Multiplication of Two Complex Numbers in Exponential Form

The product of two complex numbers in exponential form is another complex number whose modulus is the product of the moduli, and whose argument is the sum of the arguments. This follows directly from the properties of exponentials: $$ z_1 \cdot z_2 = (r_1 \cdot r_2) \cdot e^{i(\alpha + \beta)} $$

A Practical Example

Let’s take two complex numbers:

$$ z_1 = 1 + 3i $$

$$ z_2 = 4 + 2i $$

On the complex plane (also known as the Argand plane), these correspond to the points \( (1,3) \) and \( (4,2) \).

Now, let’s convert these numbers into their trigonometric form.

Step 1: Compute the Moduli

The modulus (or absolute value) of a complex number \( z = x + yi \) is given by \( r = \sqrt{x^2 + y^2} \). Applying this to our numbers:

$$ r_1 = \sqrt{1^2+3^2} = \sqrt{10} \approx 3.16 $$

$$ r_2 = \sqrt{4^2+2^2} = \sqrt{20} \approx 4.47 $$

Step 2: Compute the Arguments

The argument of a complex number is the angle \( \theta \) it makes with the positive real axis, given by \( \theta = \arctan(y/x) \):

$$ \alpha = \arctan \frac{3}{1} = 71.57^\circ $$

$$ \beta = \arctan \frac{2}{4} = 26.57^\circ $$

Thus, the two numbers in trigonometric form are:

$$ z_1 = 3.16 \cdot ( \cos 71.57^\circ + i \sin 71.57^\circ ) $$

$$ z_2 = 4.47 \cdot ( \cos 26.57^\circ + i \sin 26.57^\circ ) $$

In polar coordinates \([r, \alpha]\), these represent the same complex numbers, just expressed differently.

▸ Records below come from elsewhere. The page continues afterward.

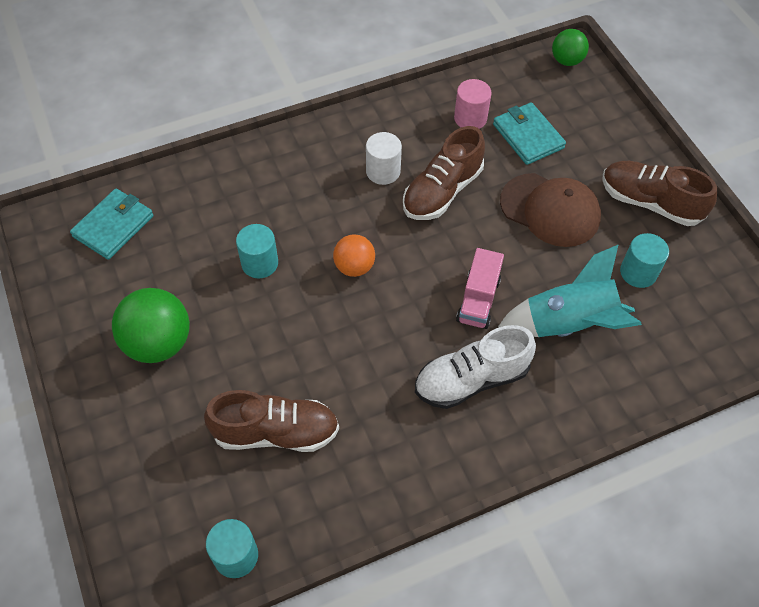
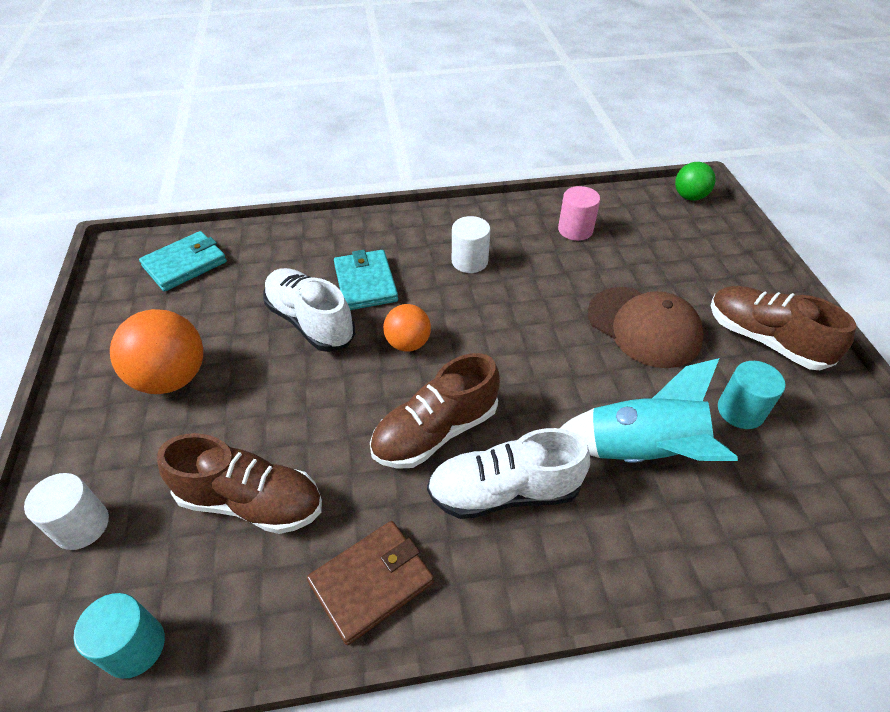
camera: 15 degrees right, 10 degrees down
(147, 482) = (82, 525): none -> white cylinder
(158, 343) = (171, 378): green ball -> orange ball
(259, 263) = (310, 322): turquoise cylinder -> white shoe
(393, 470) = (371, 582): none -> brown wallet
(442, 191) = (526, 289): brown shoe -> brown shoe (435, 431)
(478, 300) = (537, 403): pink truck -> none
(528, 136) = (633, 254): turquoise wallet -> turquoise wallet (365, 283)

Step 3: Convert to Exponential Form

Using Euler’s formula, \( e^{i\theta} = \cos\theta + i\sin\theta \), we express the numbers in exponential form:

$$ z_1 = 3.16 \cdot e^{i 71.57^\circ} $$

$$ z_2 = 4.47 \cdot e^{i 26.57^\circ} $$

Step 4: Multiply the Two Numbers

Now, we apply the multiplication rule for complex numbers in exponential form:

$$ z_1 \cdot z_2 = (3.16 \cdot 4.47) \cdot e^{i (71.57^\circ + 26.57^\circ)} $$

$$ z_1 \cdot z_2 = 14.1252 \cdot e^{i 98.14^\circ} $$

Step 5: Convert Back to Trigonometric Form

Rewriting the result in trigonometric form:

$$ z_1 \cdot z_2 = 14.1252 \cdot ( \cos 98.14^\circ + i \sin 98.14^\circ ) $$

Step 6: Convert to Algebraic Form

Now, we compute the sine and cosine values to express the result in standard algebraic form:

$$ z_1 \cdot z_2 = 14.1252 \cdot \cos 98.14^\circ + 14.1252 \cdot i \sin 98.14^\circ $$

$$ z_1 \cdot z_2 = -2 + 14i $$

Thus, the product of the two complex numbers is \( -2 + 14i \).

Verification

Checking the Result: To confirm our result, let's recompute the product directly in algebraic form:

$$ z_1 \cdot z_2 = (1+3i) \cdot (4+2i) $$

$$ z_1 \cdot z_2 = 4 + 2i + 12i + 6i^2 $$

Since \( i^2 = -1 \), we simplify:

$$ z_1 \cdot z_2 = 4 + 14i + 6(-1) $$

$$ z_1 \cdot z_2 = -2 + 14i $$

As expected, the result is the same.

And that’s it!